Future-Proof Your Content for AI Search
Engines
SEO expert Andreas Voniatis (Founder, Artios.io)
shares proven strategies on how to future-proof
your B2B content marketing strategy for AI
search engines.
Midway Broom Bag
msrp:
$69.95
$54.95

§

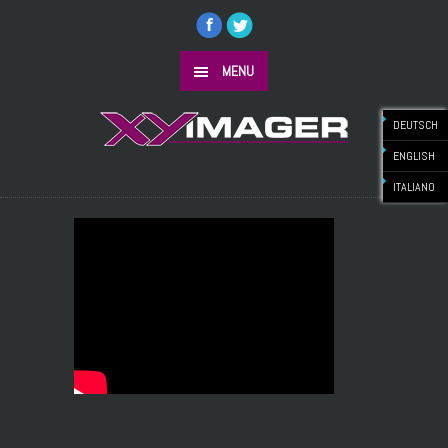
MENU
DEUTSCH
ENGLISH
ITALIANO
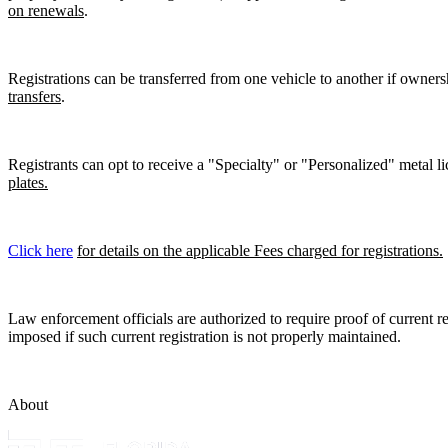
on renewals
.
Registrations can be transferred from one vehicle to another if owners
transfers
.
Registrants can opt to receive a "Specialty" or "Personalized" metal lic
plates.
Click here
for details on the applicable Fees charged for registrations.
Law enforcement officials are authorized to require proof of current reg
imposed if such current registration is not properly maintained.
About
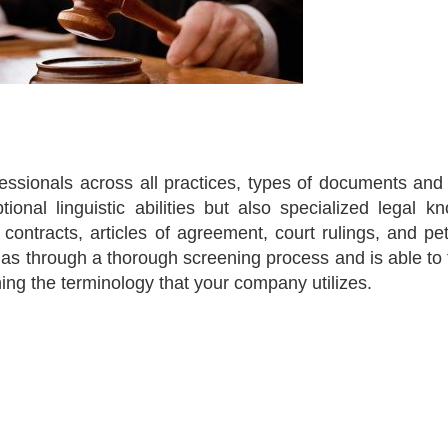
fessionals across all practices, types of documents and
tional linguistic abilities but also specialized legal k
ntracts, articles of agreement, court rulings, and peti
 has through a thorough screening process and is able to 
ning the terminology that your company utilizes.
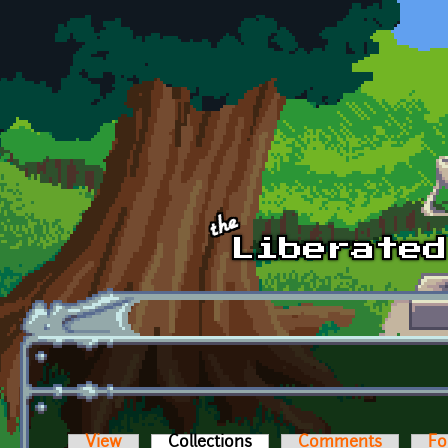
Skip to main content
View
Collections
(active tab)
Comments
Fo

§

The answer must consist of each line in the entries above that includes "current".

Law enforcement officials are authorized to require proof of current reg
imposed if such current registration is not properly maintained.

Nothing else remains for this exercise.